A tool must be intuitive enough to gain popularity in the current UGC ecosystem and to fulfill the universal need for free creation and self-expression. If we take the difference in AI knowledge ("proficiency") and access to computing power ("flops") into account, then this is a new inequality problem the research and development community must shed light on.

And I sympathize with such inequality.

During my social practice in Jingdong, Yunnan in June 2021, I led my team in researching the local food industry. Thanks to the refreshing environment in the mountains, agricultural products like tea and mushrooms were of extraordinary quality, but the locals had no experience in advertising. Thankfully, two years later, large models such as Ernie (by Baidu Inc.) that automate video generation are coming to the rescue, empowering individual businesses to produce compelling advertisements and boost sales.

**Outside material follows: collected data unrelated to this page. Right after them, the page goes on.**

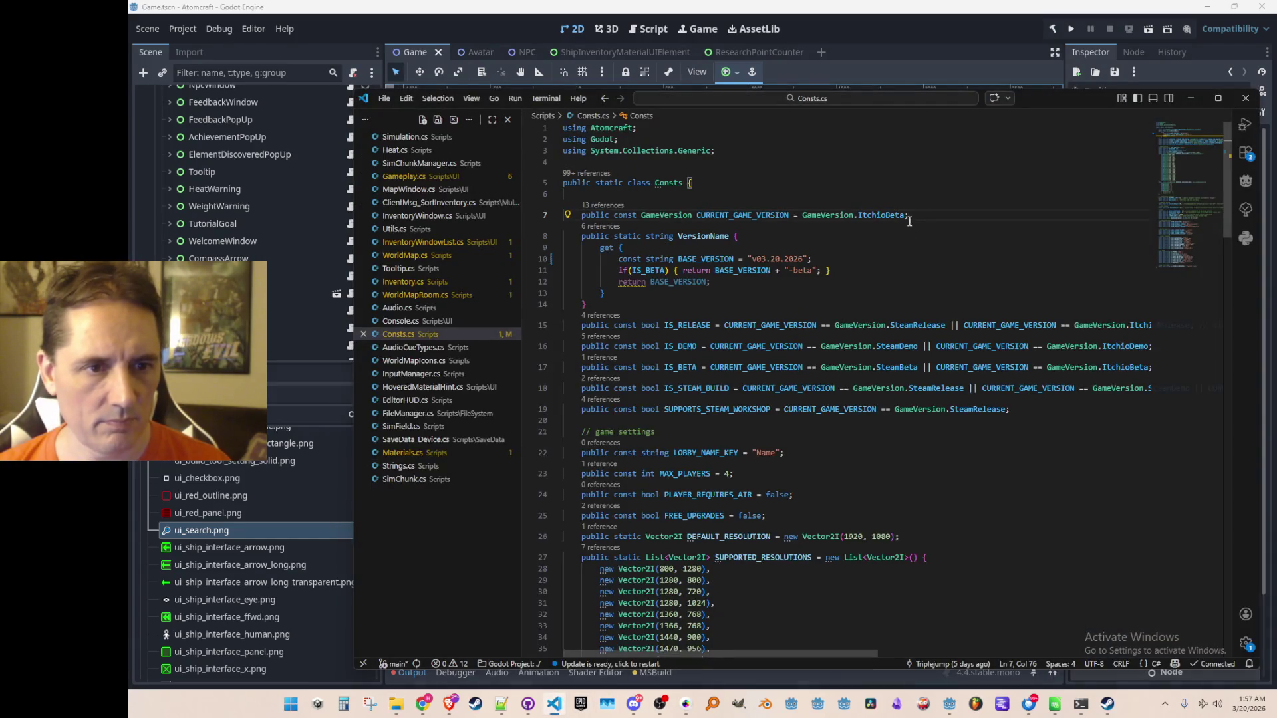
{"action": "left_click_drag", "start_coordinate": [905, 215], "coordinate": [887, 215]}
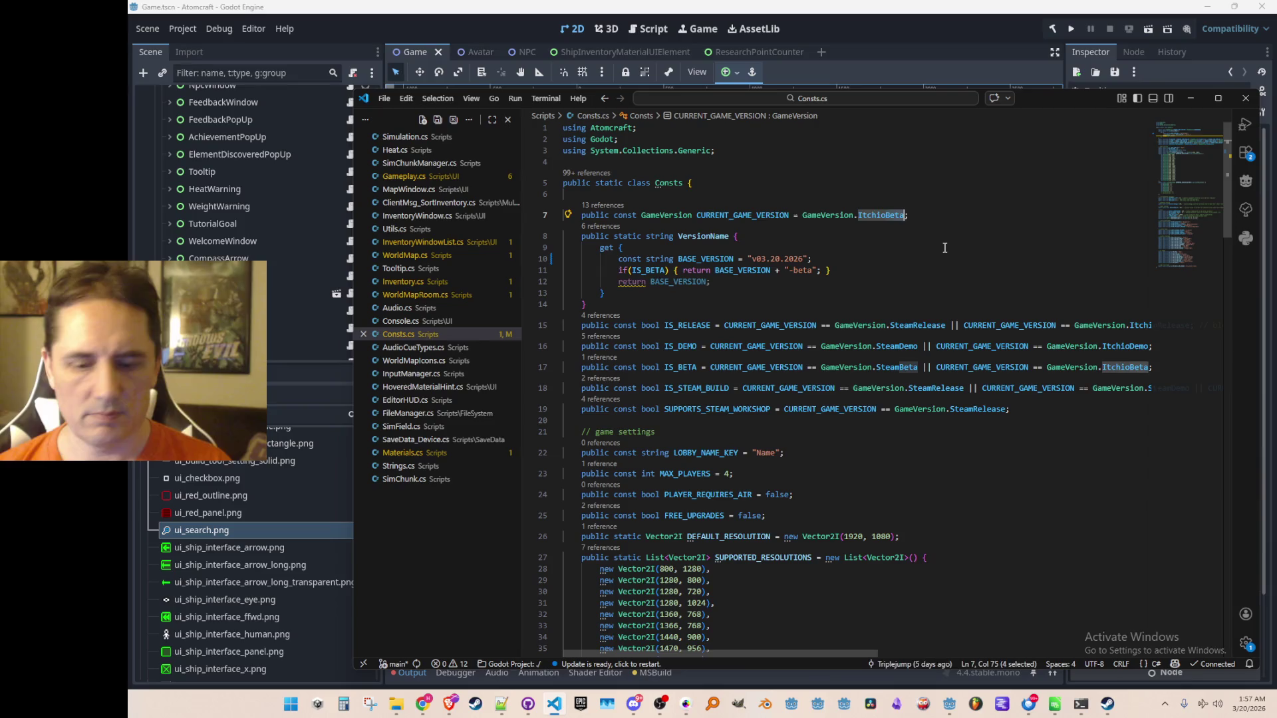
{"action": "type", "text": "Demo"}
{"action": "key", "text": "End"}
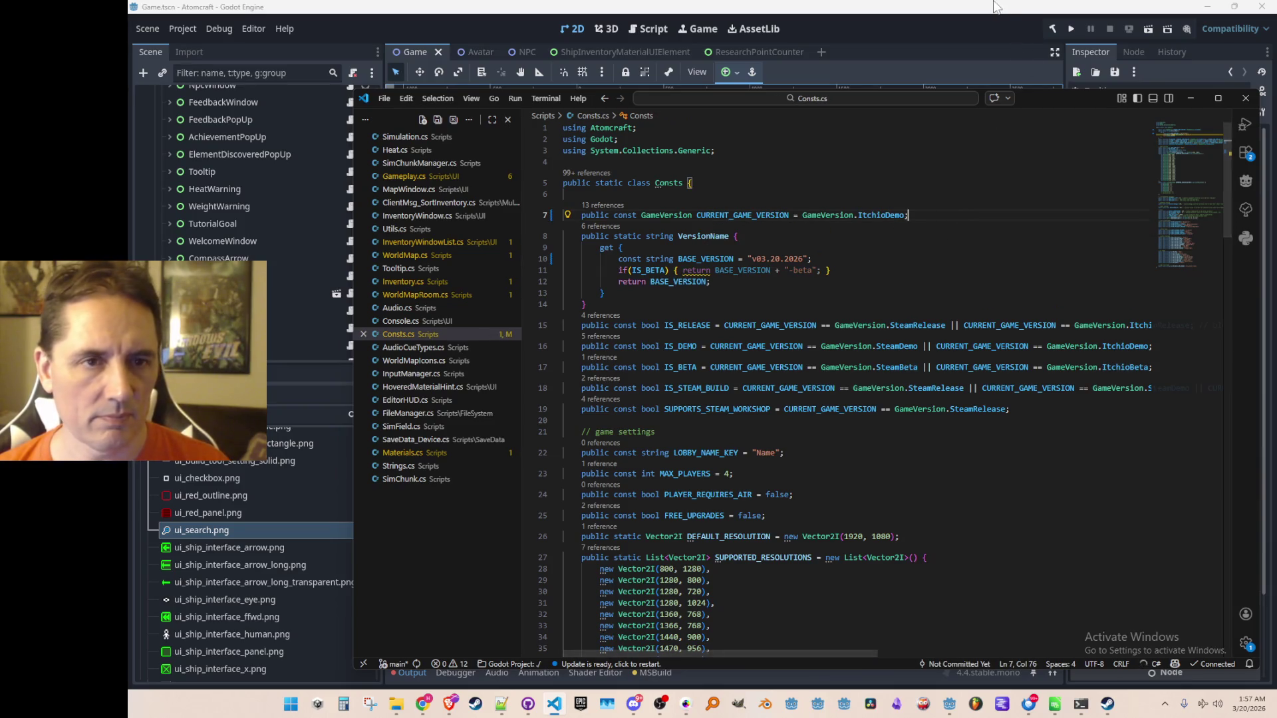
- Export the Windows Desktop build again over AtomCraft.exe and close the export window
{"action": "left_click", "coordinate": [996, 8]}
{"action": "left_click", "coordinate": [173, 30]}
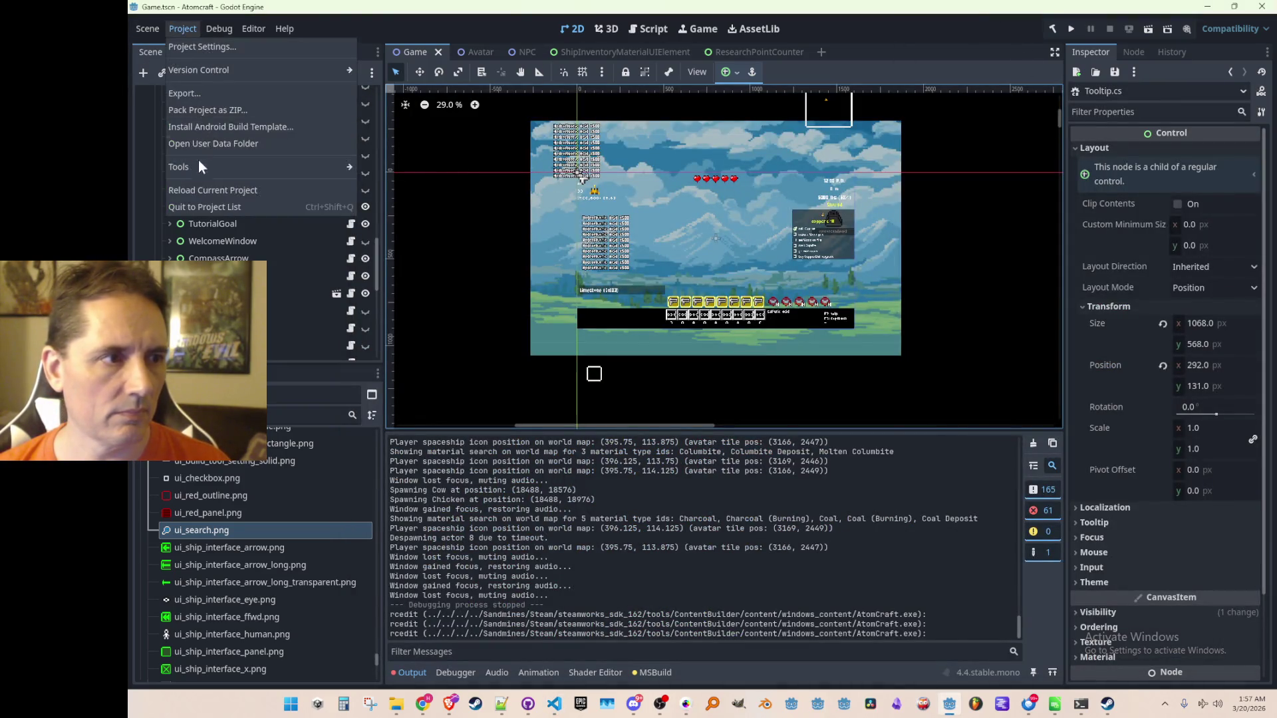
{"action": "left_click", "coordinate": [196, 105]}
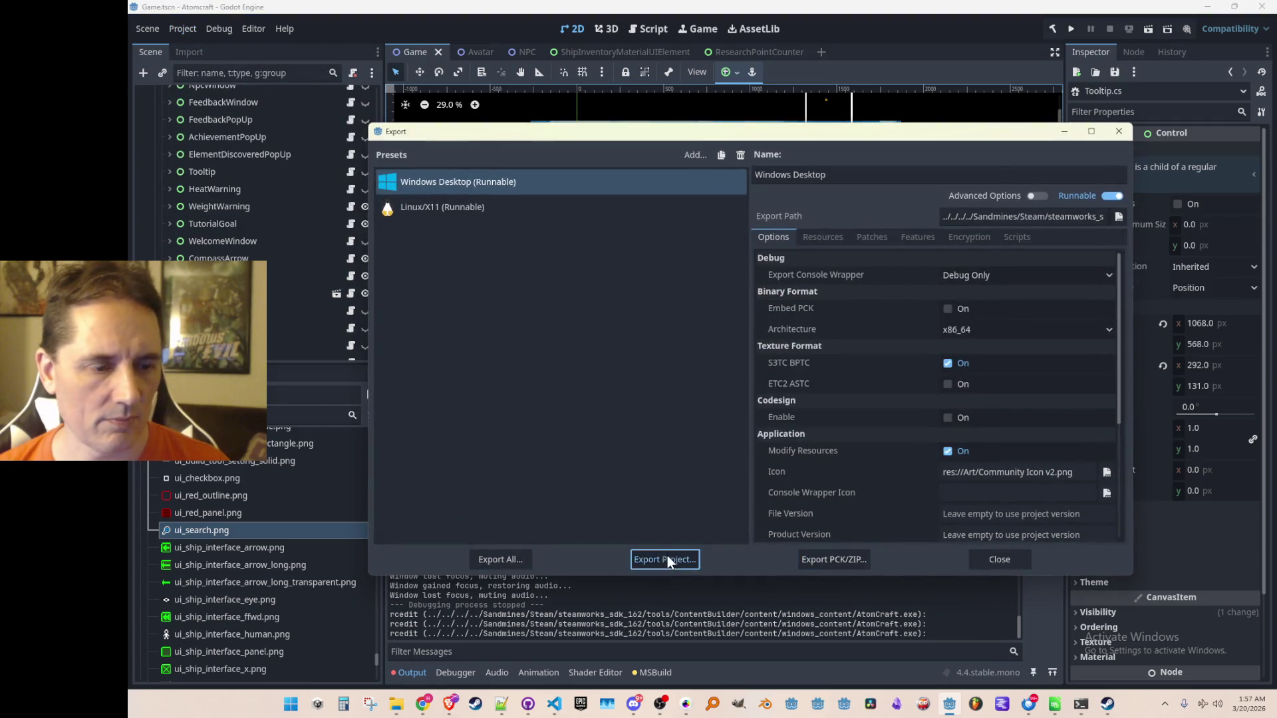
{"action": "left_click", "coordinate": [666, 559]}
{"action": "left_click", "coordinate": [606, 552]}
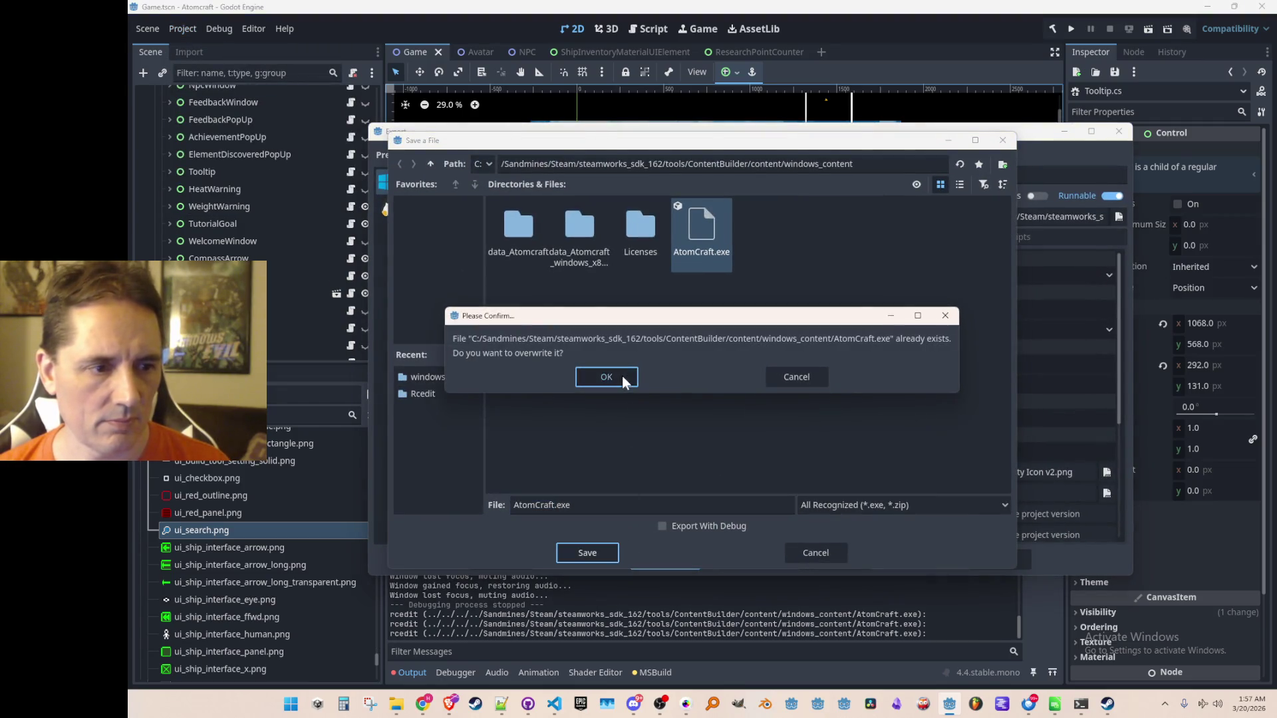
{"action": "left_click", "coordinate": [623, 378]}
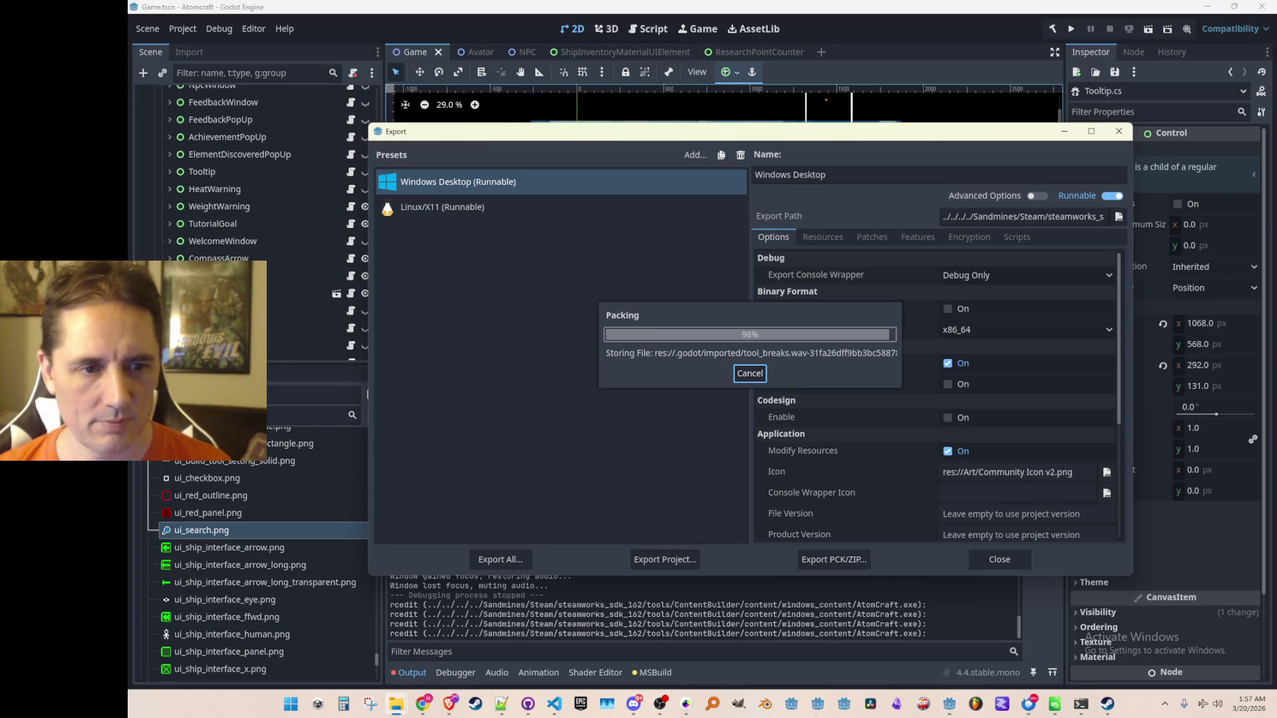
{"action": "left_click", "coordinate": [993, 558]}
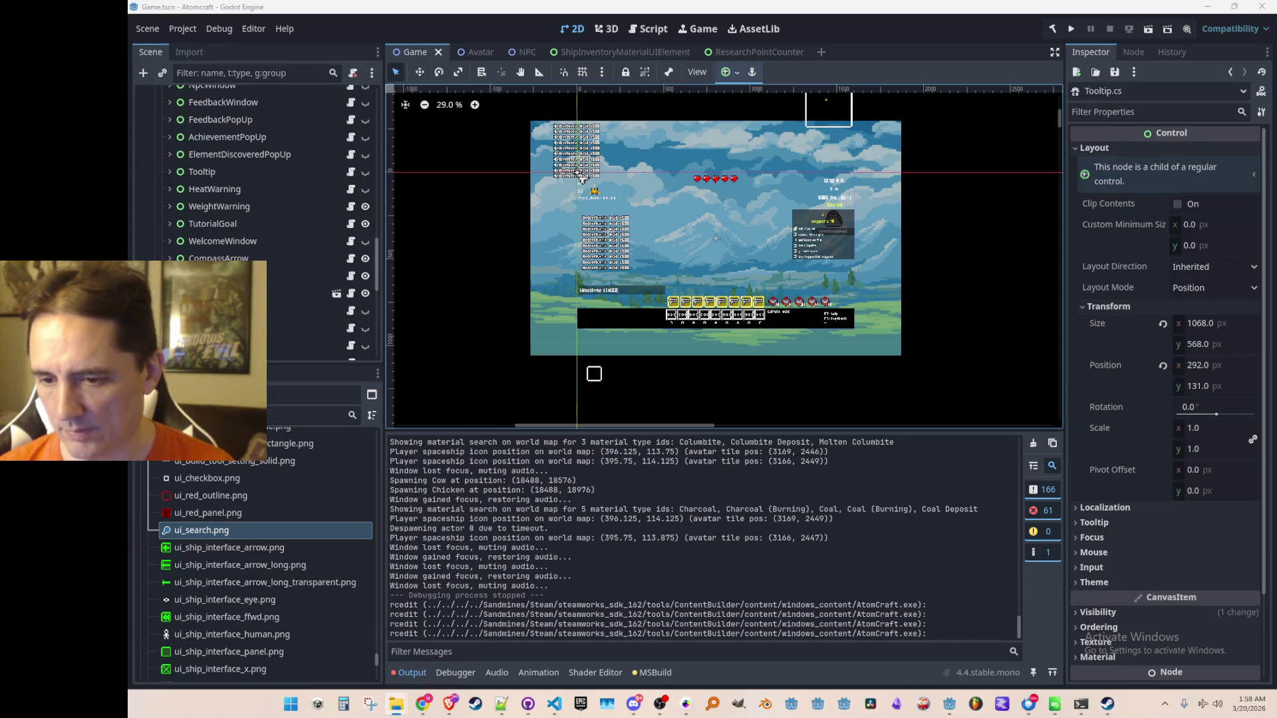
- Switch between windows, ending with the YouTube CRGuitar playlist browser in front of Godot
{"action": "key", "text": "alt+Tab"}
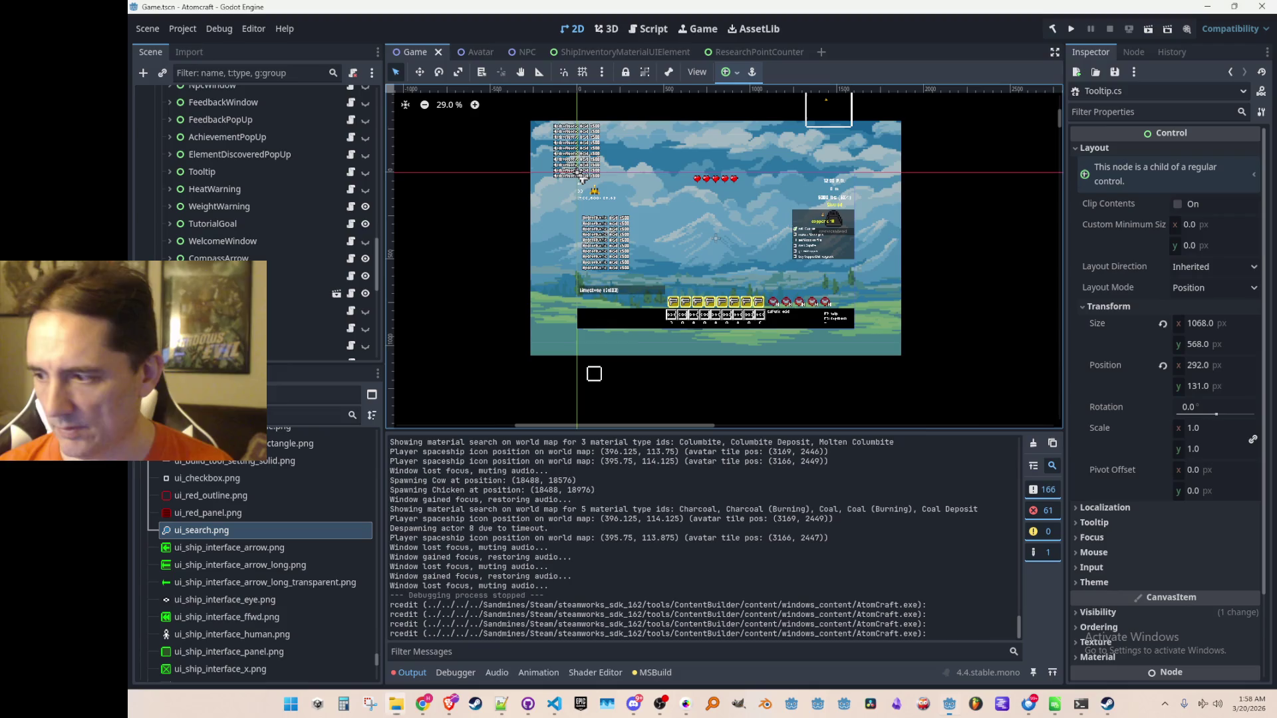
{"action": "key", "text": "alt+Tab"}
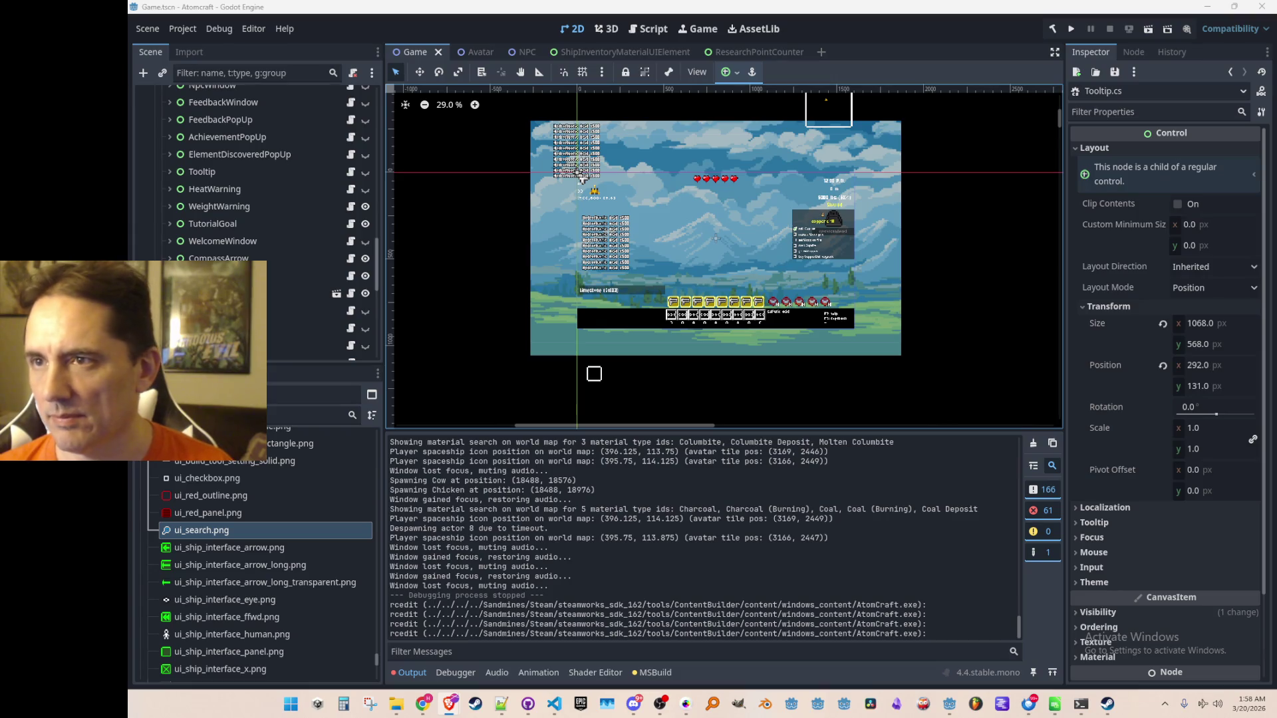
{"action": "left_click", "coordinate": [450, 703]}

It amazes me how my attitude toward large models has transformed in the last year.

I once regarded them as a threat to humanity’s monopoly of zero-to-one creativity, but eventually realized their artistic value of automating the mundane parts and providing a twerk just outside a composer’s comfort zone to boost freshness. More importantly, an intuitive, human-oriented, and publicly available generative model might be a solution to the inequality in digital proficiency.

I will continue to fight for social equality in my own way, and I hope my research in the graduate years will empower everyone to create, express, and thrive.

Ziyuan Chen

December 2023

Let it be code or music, do it like you never did before.